[Task objective]
From the forum thread below, list every greeting or sign-off phrase that either writer uses.

[Text shown]
######
Re: Character encoding lost when using Camel AWS2S3Endpoint

Posted by Andrea Cosentino <an...@gmail.com>.
Hello,

This should be fixed in 3.6.0. We changed the way we populate the body, so
the charset is not enforced anymore.

You can try with 3.6.0-SNAPSHOT.

Let us know if it works, the release for 3.6.0 should be on vote this
weekend.

Cheers.

Il giorno ven 16 ott 2020 alle ore 08:11 राकेश रवळेकर <
rakesh.ravlekar@gmail.com> ha scritto:

> Hi All,
>
> We have been using Camel to read files from AWS S3 bucket, however we could
> see the accented characters in the file body are not readable despite using
> covertBodyTo in our routes. Further check in AWS2S3Endpoint.java shows that
> the default charset is used as UTF-8 only?
######
[Given entries]
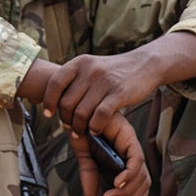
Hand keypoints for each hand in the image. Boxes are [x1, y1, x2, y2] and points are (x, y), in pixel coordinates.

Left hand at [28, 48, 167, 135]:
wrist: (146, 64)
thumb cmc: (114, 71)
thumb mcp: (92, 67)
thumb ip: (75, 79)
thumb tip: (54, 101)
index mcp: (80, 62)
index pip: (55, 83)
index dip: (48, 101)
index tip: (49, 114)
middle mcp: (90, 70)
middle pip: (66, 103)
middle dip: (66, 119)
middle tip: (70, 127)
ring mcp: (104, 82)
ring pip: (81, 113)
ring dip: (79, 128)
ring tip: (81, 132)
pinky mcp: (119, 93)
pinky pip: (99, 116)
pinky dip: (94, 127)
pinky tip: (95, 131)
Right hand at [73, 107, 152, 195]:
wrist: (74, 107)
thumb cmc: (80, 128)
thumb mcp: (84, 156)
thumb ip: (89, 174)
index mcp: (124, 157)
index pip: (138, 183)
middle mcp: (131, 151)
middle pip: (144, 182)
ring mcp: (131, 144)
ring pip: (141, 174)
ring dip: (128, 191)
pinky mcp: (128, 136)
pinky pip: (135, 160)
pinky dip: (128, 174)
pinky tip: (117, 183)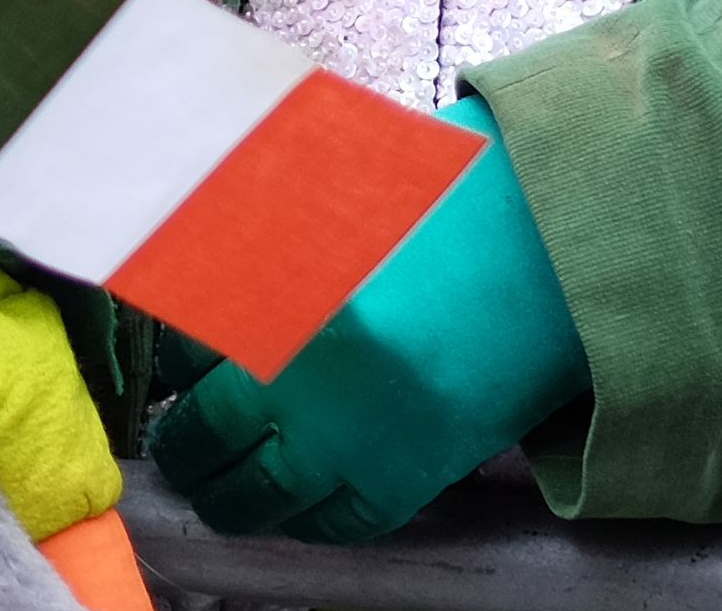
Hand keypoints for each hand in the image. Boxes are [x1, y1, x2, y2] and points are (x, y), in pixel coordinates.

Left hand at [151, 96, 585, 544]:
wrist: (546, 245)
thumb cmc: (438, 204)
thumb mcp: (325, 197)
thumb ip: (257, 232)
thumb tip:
######
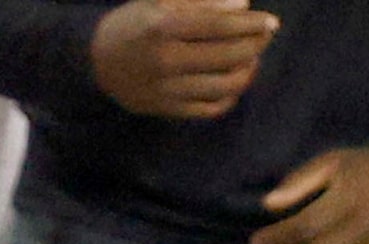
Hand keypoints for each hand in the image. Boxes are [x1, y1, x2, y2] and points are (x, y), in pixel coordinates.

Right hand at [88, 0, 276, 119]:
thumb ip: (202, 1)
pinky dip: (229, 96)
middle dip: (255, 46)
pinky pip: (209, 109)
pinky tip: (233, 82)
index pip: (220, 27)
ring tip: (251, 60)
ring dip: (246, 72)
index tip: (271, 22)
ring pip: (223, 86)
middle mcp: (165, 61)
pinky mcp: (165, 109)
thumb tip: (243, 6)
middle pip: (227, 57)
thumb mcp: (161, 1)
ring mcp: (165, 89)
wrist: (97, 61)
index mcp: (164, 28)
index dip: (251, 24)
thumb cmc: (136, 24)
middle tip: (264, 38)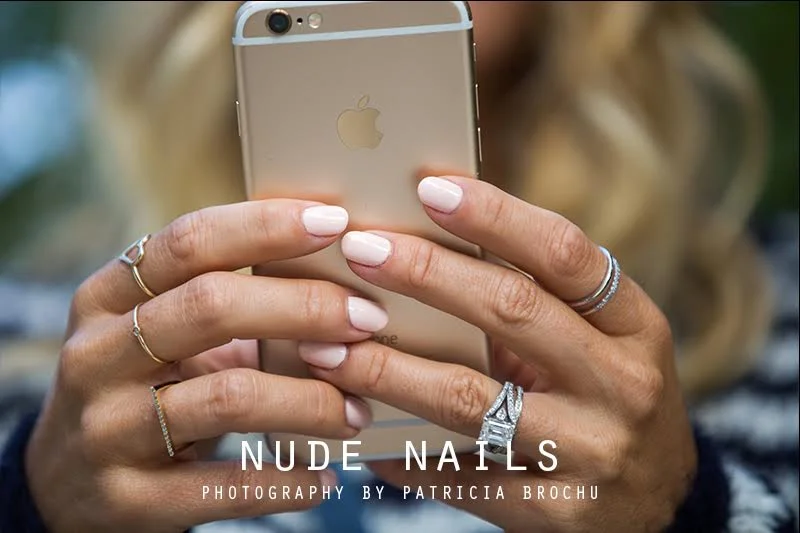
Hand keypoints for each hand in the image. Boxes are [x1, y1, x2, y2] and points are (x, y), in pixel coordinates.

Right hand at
######
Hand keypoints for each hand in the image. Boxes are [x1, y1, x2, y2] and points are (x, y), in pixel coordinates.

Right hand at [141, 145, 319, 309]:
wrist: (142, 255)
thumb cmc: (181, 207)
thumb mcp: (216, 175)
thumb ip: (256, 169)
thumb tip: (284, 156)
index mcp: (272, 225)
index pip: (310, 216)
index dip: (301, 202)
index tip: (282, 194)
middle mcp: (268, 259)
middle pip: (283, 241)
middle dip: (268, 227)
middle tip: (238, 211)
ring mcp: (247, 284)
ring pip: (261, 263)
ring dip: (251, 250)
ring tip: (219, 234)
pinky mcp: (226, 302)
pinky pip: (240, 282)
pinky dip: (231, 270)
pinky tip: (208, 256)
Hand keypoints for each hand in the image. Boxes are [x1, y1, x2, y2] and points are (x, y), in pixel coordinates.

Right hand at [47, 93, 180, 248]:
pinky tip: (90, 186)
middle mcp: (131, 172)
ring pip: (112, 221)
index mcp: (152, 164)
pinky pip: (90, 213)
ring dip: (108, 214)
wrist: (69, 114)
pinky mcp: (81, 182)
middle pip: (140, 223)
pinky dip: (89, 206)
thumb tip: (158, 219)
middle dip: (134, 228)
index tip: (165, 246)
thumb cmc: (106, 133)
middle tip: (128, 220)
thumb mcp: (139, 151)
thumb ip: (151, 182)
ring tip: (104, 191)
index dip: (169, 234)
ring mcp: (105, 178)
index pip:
######
[Your solution]
- Hello
- Cheers
- Hi All